Proposition 34, which would replace the death penalty in California with life imprisonment without the possibility of parole, was trailing with nearly a quarter of the state's precincts counted.
The initiative was being rejected by a margin of 55.7 percent to 44.3 percent with vote-by-mail ballots and 24.1 percent of the state's precincts partially or fully counted, according to figures released by the Secretary of State's Office.
Proposition 34 would apply retroactively to inmates sentenced to death and require convicted killers to work while imprisoned, with their wages applied to any victim restitution fines or orders against them.
Passage of Proposition 34 would result in net savings to the state and counties in "the high tens of millions of dollars annually on a statewide basis," according to an analysis prepared by Legislative Analyst Mac Taylor and Director of Finance Ana J. Matosantos.

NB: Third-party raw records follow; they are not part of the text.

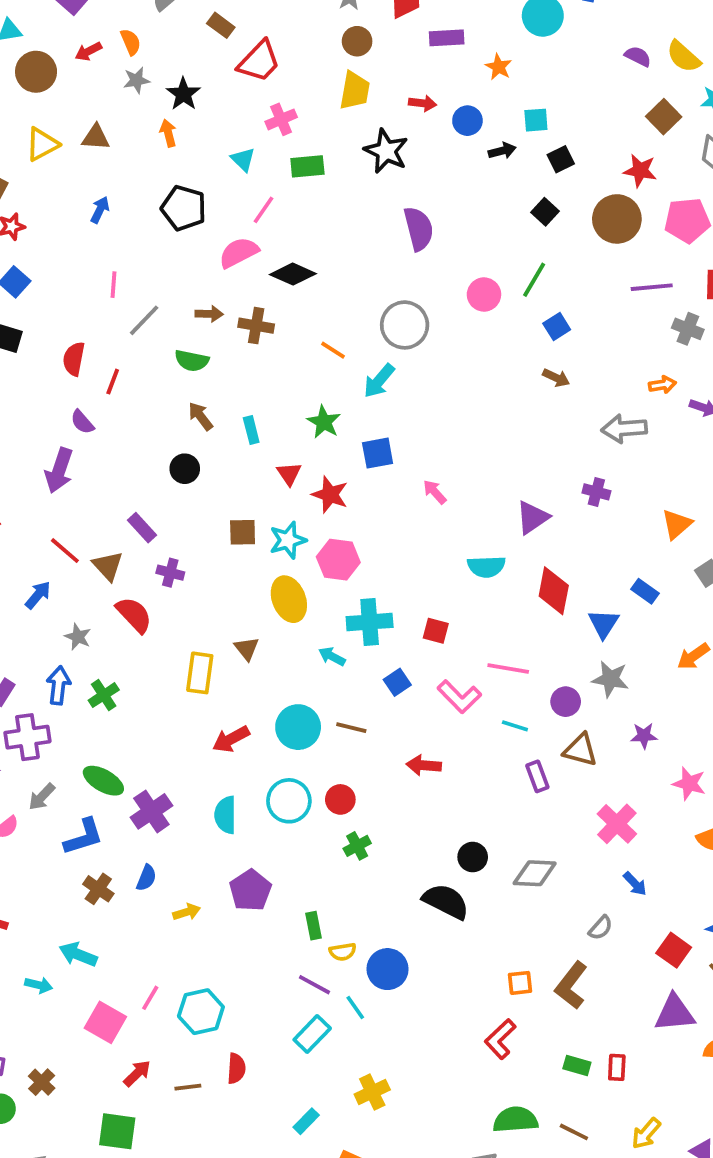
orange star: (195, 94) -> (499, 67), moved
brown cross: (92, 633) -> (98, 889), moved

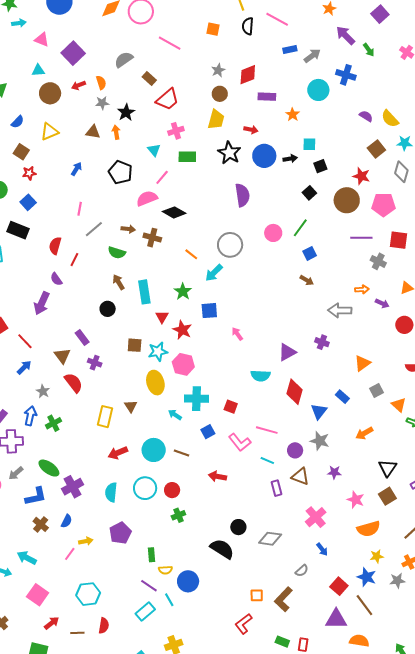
blue circle: (467, 121) -> (264, 156), moved, size x1.5
brown triangle: (96, 137) -> (93, 132), moved
cyan rectangle: (251, 430) -> (144, 292), size x1.6
red line: (65, 551) -> (25, 341), moved
pink line: (150, 998) -> (70, 554), moved

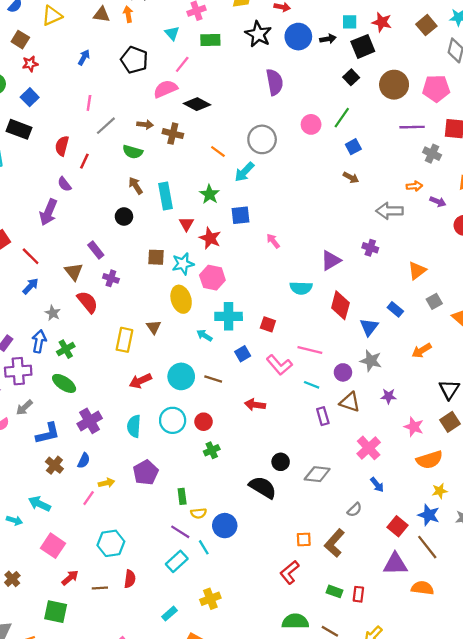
black square: (320, 166) -> (363, 46), size x1.5
red star: (361, 176) -> (382, 22), moved
green ellipse: (49, 468) -> (64, 383), moved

The measure would set aside $100 million in savings for DNA testing and fingerprint analysis in an attempt to help solve more homicide and rape cases.

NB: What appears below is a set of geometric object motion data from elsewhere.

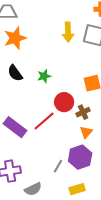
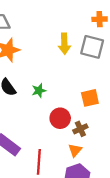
red line: (44, 121) -> (39, 162), moved, turned -45
orange triangle: (86, 132) -> (75, 150), moved

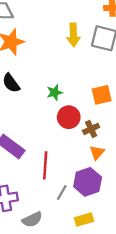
green star: (39, 91) -> (55, 92), moved
orange triangle: (75, 150) -> (97, 152), moved

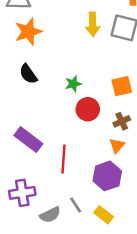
brown cross: (91, 129) -> (122, 121), moved
gray line: (62, 192) -> (76, 205), moved, turned -63
yellow rectangle: (84, 220) -> (104, 215), turned 54

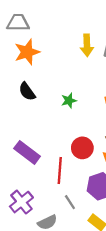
red circle: (88, 109) -> (82, 148), moved
purple cross: (22, 193) -> (21, 202), turned -30
gray line: (76, 205) -> (70, 202), moved

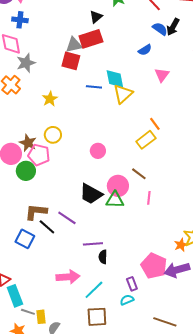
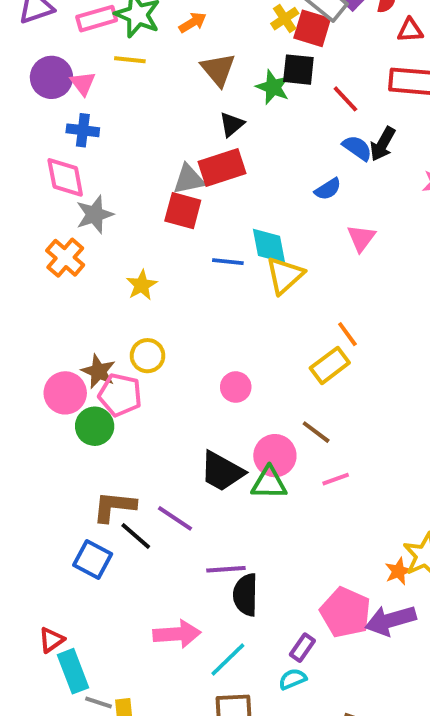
pink line: (149, 198) -> (336, 479), turned 64
black semicircle: (103, 257) -> (246, 595), size x1.5
purple rectangle: (132, 284) -> (302, 648), turned 56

"Instead of wasting the money on the death penalty that is broken, we need to spend our criminal justice dollars in a way that does something to improve public safety,'' initiative proponent Jeanne Woodford, a former San Quentin State Prison warden, told City News Service.
"The best way to prevent crime is to solve it. We have to be very thoughtful about how we spend our criminal justice dollars and we can't spend it on a punishment that is so costly and does nothing to improve public safety."
Former U. S. Attorney McGregor Scott, a co-chair of the No on Proposition 34 campaign, said "the answer lies in fixing the death penalty process by eliminating frivolous appeals, not abandoning it."
Deputy Sheriffs' Association of San Diego President Dave Schaller said "eliminating the death penalty would impact public safety and put law enforcement at risk."
California's death penalty law was reinstated by the Legislature in 1977 over the veto of Gov. Jerry Brown and amended by voters in 1978. It has resulted in 13 executions, the most recent in 2006.